Yara: Um rio de felicidade – Segundo ato

Chegamos na casa de parto de Berna para o nascimento da Yara sem saber ao certo se já estávamos no quase. A minha única certeza é que devia fazer o esforço para direcionar o foco do que sentia para o suporte e a presença que a Flavia precisava.

Costumo dizer que não existe nada mais mágico do que o momento da chegada de uma vida no mundo de cá.

Após sermos recebidos pelas sorridentes, e super jovens, parteiras, entramos em uma sala com luz baixa, aconchegante, mas logo o trabalho de parto evoluiu e nos dirigimos à banheira. A Flavia queria muito ter um parto na água, com a esperança de que ia ajudar a aliviar a dor.

O que experimentamos a partir do momento que entramos na sala de parto, com a banheira, naquele 12 de Setembro, foi bem diferente do que vivemos com a Tainá. As contrações vinham, mas a Yara não. O fato de não ter uma parteira experiente o bastante para guiar a Flavia nesse momento exigente, foi tirando a tranquilidade dela (e minha) e o parto foi se alongando.

Depois de diversas tentativas, fomos informados que a Yara estava virada, em uma posição que dificulta a “expulsão” (nome feio) do bebê. Mas a Flavia continuava lá. Percorrendo a maratona dela. E eu, procurando encorajar com sorrisos, palavras de incentivo e suco de frutas.

Lembro como se fosse ontem da palidez e a exaustão no volto da minha companheira. O medo e a apreensão. Ali, mais uma vez, via meu caráter controlador sendo provado. O que podia fazer era pouco, mas nada era desculpa para me desconectar daquele momento sagrado.

Puxa empurra, puxa empurra. 

E finalmente a nossa rainha do rio deslizou sobre as águas da banheira. 

Alívio? Ainda não, pois a Yara não estava respirando. 

Davi

Davi e (é) o milagre

Faz tempo que desenvolvi um ceticismo teimoso a respeito do impacto concreto da oração. Rezar com as minha filhas me ajuda bastante a continuar praticando, mas há anos perdi a conexão intensa que tinha com o divino enquanto orava. Mas o que isso tem a ver com o nascimento do nosso terceiro filho?

Reviver “dentro” as horas angustiantes do trabalho de parto do Davi ainda causa calafrios, mas partilhar tem um papel terapêutico para mim.

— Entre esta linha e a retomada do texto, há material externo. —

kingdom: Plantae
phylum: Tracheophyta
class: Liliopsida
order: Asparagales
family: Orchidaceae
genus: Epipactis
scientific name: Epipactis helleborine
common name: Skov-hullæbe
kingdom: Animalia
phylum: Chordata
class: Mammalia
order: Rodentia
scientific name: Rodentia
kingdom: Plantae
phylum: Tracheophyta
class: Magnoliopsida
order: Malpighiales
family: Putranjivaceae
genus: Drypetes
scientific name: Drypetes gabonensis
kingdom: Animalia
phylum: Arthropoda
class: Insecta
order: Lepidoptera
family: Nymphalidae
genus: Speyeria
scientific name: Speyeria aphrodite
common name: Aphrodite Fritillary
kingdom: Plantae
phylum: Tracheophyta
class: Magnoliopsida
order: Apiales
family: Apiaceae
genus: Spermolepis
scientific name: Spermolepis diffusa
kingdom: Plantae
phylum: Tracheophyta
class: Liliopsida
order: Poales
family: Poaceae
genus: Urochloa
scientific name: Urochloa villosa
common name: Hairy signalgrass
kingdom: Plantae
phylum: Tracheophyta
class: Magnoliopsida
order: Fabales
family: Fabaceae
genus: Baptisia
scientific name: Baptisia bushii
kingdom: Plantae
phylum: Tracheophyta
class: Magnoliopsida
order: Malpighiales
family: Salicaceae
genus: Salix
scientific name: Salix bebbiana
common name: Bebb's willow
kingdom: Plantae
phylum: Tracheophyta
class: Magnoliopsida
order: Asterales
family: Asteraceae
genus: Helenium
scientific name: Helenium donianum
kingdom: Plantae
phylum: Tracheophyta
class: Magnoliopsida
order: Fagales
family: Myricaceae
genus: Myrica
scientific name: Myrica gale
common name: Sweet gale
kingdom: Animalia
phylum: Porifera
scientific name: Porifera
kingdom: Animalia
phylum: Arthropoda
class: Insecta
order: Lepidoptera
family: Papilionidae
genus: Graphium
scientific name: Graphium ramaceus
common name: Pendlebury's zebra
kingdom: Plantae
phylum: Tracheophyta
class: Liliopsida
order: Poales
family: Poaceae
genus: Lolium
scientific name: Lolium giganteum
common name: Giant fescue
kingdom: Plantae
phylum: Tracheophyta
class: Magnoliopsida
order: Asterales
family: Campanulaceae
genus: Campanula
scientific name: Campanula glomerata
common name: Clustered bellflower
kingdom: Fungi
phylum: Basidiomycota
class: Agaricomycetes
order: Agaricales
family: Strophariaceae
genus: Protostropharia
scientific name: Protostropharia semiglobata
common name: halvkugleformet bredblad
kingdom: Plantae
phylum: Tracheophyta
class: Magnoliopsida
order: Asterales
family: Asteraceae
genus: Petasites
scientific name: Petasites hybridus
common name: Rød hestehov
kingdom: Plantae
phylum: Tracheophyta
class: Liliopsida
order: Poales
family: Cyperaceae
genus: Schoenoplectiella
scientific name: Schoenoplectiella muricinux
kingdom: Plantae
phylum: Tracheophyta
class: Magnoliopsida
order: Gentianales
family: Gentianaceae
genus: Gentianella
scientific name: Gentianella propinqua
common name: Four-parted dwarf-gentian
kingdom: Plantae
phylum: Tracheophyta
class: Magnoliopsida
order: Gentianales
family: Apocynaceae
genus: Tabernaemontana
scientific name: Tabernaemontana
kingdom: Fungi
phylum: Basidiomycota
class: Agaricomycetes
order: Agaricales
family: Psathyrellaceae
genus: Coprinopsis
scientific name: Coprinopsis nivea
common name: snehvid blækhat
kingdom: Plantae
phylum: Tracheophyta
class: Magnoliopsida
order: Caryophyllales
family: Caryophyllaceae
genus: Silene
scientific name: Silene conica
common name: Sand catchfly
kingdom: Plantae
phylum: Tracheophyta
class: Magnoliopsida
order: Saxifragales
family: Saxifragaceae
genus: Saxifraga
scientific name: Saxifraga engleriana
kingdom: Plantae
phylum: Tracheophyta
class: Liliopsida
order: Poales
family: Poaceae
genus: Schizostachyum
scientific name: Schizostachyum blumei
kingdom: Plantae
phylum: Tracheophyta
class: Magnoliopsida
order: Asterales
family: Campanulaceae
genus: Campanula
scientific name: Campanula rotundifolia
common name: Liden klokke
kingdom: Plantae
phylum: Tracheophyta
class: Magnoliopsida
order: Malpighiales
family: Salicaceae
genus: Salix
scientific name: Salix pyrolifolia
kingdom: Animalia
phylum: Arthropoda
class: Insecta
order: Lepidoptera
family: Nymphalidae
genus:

Tudo começou às 23:48 do dia 10 de Junho, quando comecei as registrar as contrações regulares que haviam iniciado algumas horas antes e anunciavam que o Davi chegaria naquela noite. Lá pelas 1:20 e contrações a cada dois minutos, fomos para a casa de parto onde o nosso filho deveria nascer. Chegando lá, as dores da minha esposa aumentavam e paralelamente a minha angústia em poder “somente” estar lá, sustentar com palavras de encorajamento, um copo de água.

Aqui preciso fazer um adendo a respeito de uma dimensão da minha personalidade que me causa bastante sofrimento: a necessidade de ter o controle das situações. Controlar sempre foi um mecanismo de sobrevivência para mim. Ajudou-me a lidar com as dificuldades, a superar desafios, bolar planos, encontrar soluções. Por outro lado, a falta de controle me causa bloqueio, sofrimento e, sobretudo angústia.

Foi essa angústia que senti das 1:40 até as 5:10, período em que tive que presenciar a dor da Flavia, aliada a minha impotência. Claro, sofrer psicologicamente é quase irrelevante, se comparado às ondas expulsivas dentro da minha esposa, que tentavam trazer o Davi para nós sem sucesso. Simplificando: a cabeça do Davi estava “emperrada” e o trabalho de parto não conseguia avançar.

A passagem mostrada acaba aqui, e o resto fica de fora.